Chaitanya Bharathi Institute of Technology (CBIT) is a private engineering college located in Gandipet, near Financial District, Hyderabad, Telangana, India. The college is affiliated to Osmania University and is accredited by the National Board of Accreditation. The institute received an autonomous status in 2013.

== History ==
CBIT established in 1979 is one of the early private engineering colleges in India.

== Student life ==
===Events===
====TEDxCBIT====
The students of CBIT organize the independent TED event as TEDxCBIT. The event is completely organized by the students of CBIT and has been organized twice since 2017, each with a different theme.

List of TEDxCBIT events
| Year | Date | Theme |
|---|---|---|
| 2018 | 7 October | "Making Space" |
| 2017 | 7 January | "Diversity. Novelty.
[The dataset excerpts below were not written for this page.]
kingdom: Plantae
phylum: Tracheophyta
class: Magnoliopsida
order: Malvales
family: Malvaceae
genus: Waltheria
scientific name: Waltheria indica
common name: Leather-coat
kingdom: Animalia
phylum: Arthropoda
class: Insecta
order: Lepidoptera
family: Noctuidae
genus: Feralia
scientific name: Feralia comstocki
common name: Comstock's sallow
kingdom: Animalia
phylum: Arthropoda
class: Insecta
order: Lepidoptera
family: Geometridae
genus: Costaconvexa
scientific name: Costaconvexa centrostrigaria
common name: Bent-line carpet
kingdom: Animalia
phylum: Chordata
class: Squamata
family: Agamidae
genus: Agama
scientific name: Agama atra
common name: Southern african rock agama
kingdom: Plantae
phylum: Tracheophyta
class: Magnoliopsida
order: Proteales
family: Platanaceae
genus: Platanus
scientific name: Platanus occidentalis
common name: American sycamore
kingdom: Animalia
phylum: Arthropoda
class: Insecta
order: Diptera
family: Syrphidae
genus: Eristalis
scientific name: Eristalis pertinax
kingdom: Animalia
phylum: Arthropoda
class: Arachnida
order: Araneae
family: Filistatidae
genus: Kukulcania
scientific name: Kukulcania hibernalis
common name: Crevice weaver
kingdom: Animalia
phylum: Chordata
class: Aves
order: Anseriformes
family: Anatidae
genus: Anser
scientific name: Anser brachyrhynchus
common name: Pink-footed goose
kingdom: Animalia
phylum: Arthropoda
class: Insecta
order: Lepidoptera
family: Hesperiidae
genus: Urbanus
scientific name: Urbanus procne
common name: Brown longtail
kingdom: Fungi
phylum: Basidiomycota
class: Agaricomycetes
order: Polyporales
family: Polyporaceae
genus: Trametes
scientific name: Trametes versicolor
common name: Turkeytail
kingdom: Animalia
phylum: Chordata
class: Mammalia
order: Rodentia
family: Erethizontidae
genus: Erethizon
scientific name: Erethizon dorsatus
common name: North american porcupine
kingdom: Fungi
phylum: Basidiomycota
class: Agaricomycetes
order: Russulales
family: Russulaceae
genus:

Erudition." |

CBIT MUN

The students of CBIT have organized a Model United Nations conference every year since 2009

== Notable alumni==

- Y. S. Chowdary, elected member of the Member of Parliament (Rajya Sabha) in 2010.
- J. D. Chakravarthy, film actor in the Telugu film industry – 1986.
- Komatireddy Venkat Reddy, politician.
- Neeraj Ghaywan, Film Director in Bollywood
- Ravi Varma, film actor in the Telugu film industry – 1997.